アブフラクション仮説は、咬合応力による歯頸部応力集中が歯質喪失に関与するという力学モデルです。有限要素解析はこの力学的妥当性を支持します。しかし、臨床的因果を確定するエビデンスはまだ十分ではありません。したがって、アブフラクションは確定診断名ではなく、仮説として慎重に扱うべきです。

咬合性外傷は、歯頸部欠損の名前ではありません。過大な咬合力によって歯根膜、セメント質、歯槽骨などの歯周支持組織に生じる反応として評価すべきものです。歯周炎が存在する場合、炎症とメカニカルストレスはRANKL、TRPV4、Piezo1などを介して相互作用し、歯槽骨吸収を修飾しうる可能性があります。

臨床では、力を軽視してはいけません。しかし、力で全部を説明してもいけません。

歯頸部欠損を見たとき、私たちがすべきことは「これは力ですね」と決めることではありません。

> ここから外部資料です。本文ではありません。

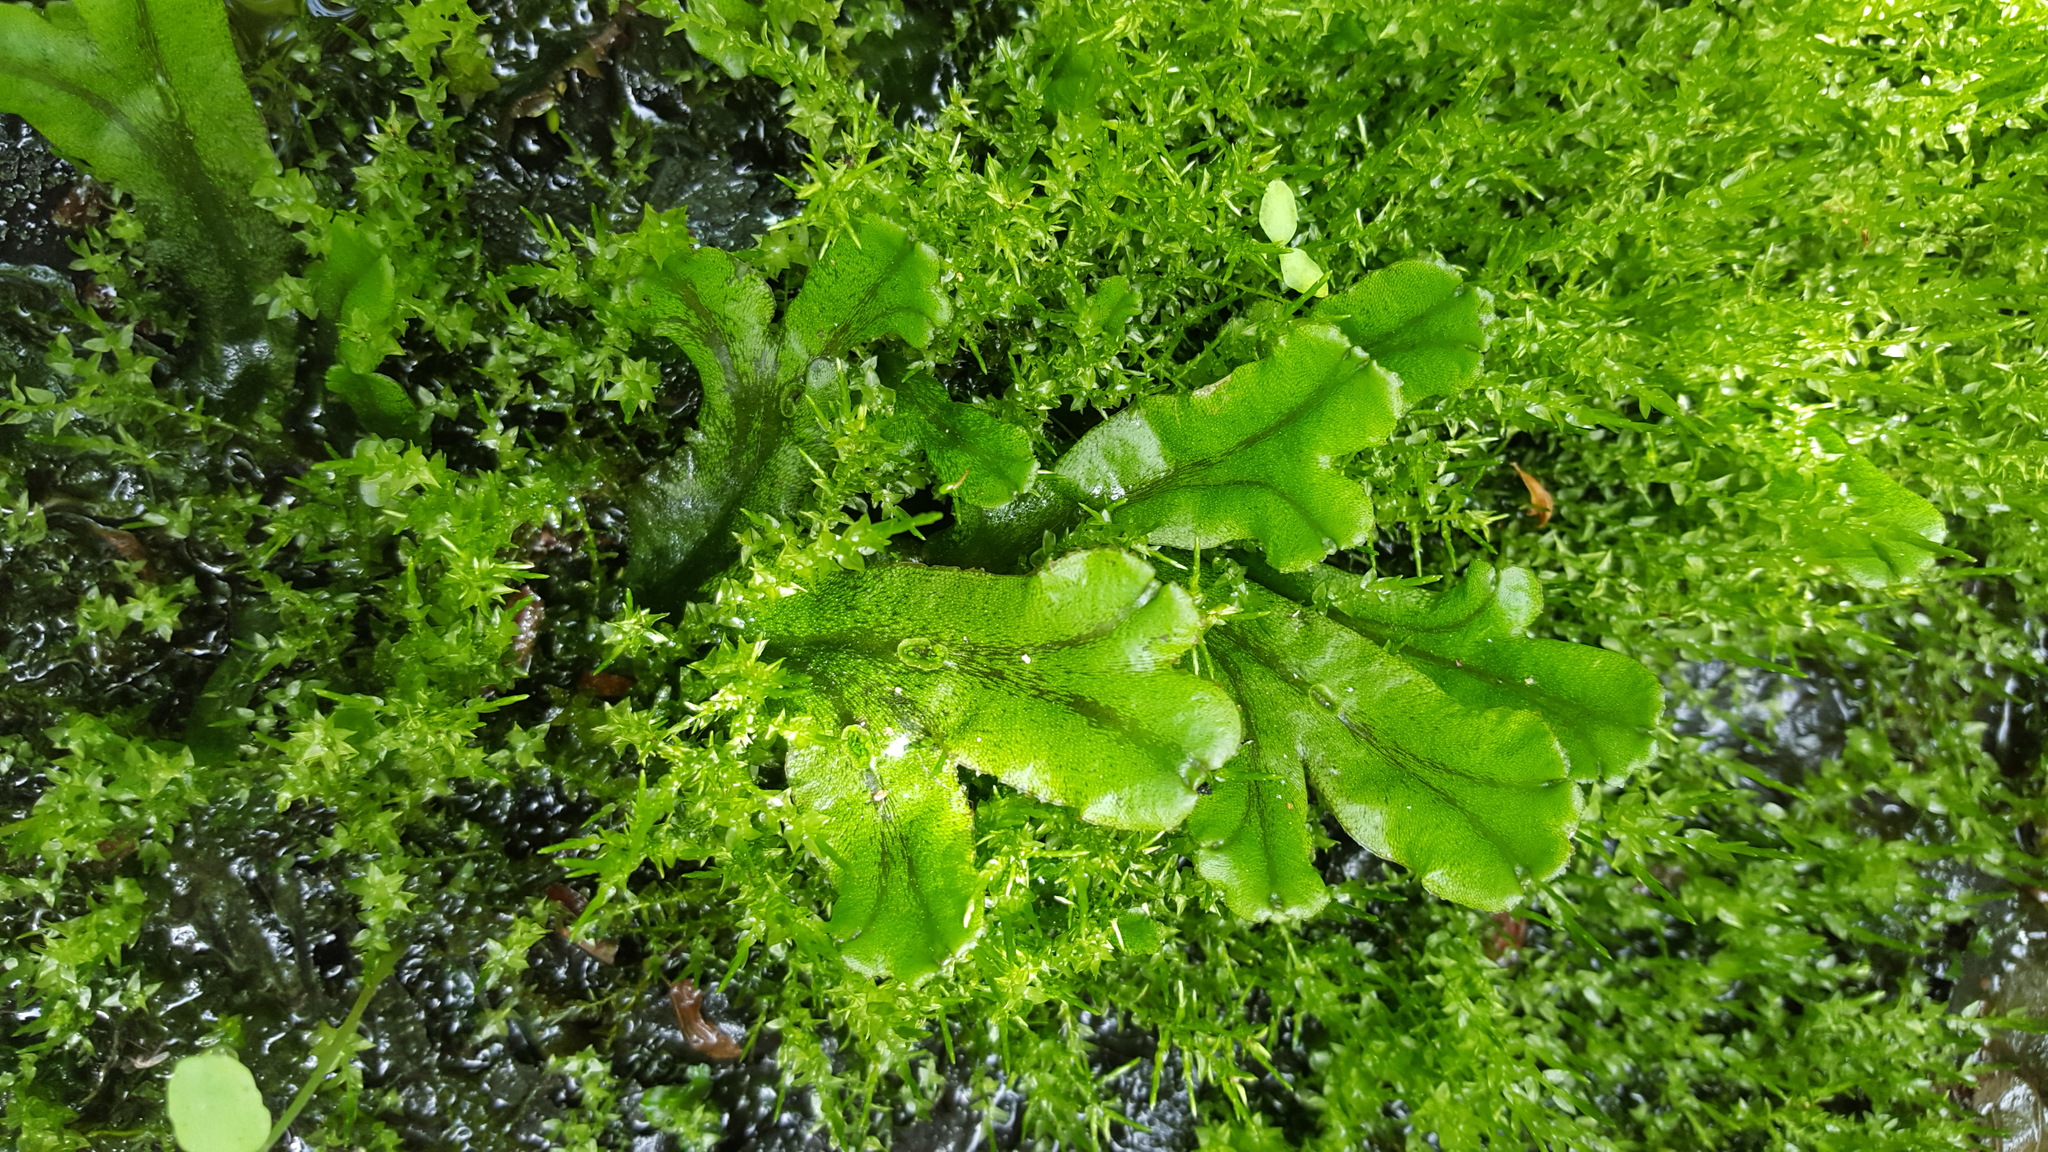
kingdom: Plantae
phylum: Marchantiophyta
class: Marchantiopsida
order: Marchantiales
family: Marchantiaceae
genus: Marchantia
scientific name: Marchantia polymorpha
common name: Common liverwort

病変の形態、生活背景、酸性環境、清掃習慣、歯肉退縮、咬合、パラファンクション、歯周炎活動性、歯周支持量、経時変化を一つずつ整理し、どの因子がどの程度関与しているかを臨床的に推定することです。

「力を読む」ことは大切です。
しかし、力だけで読まないことは、もっと大切です。

力だけで読む…それは「筋肉は全てを解決する」とか言っている人と同レベルですよ?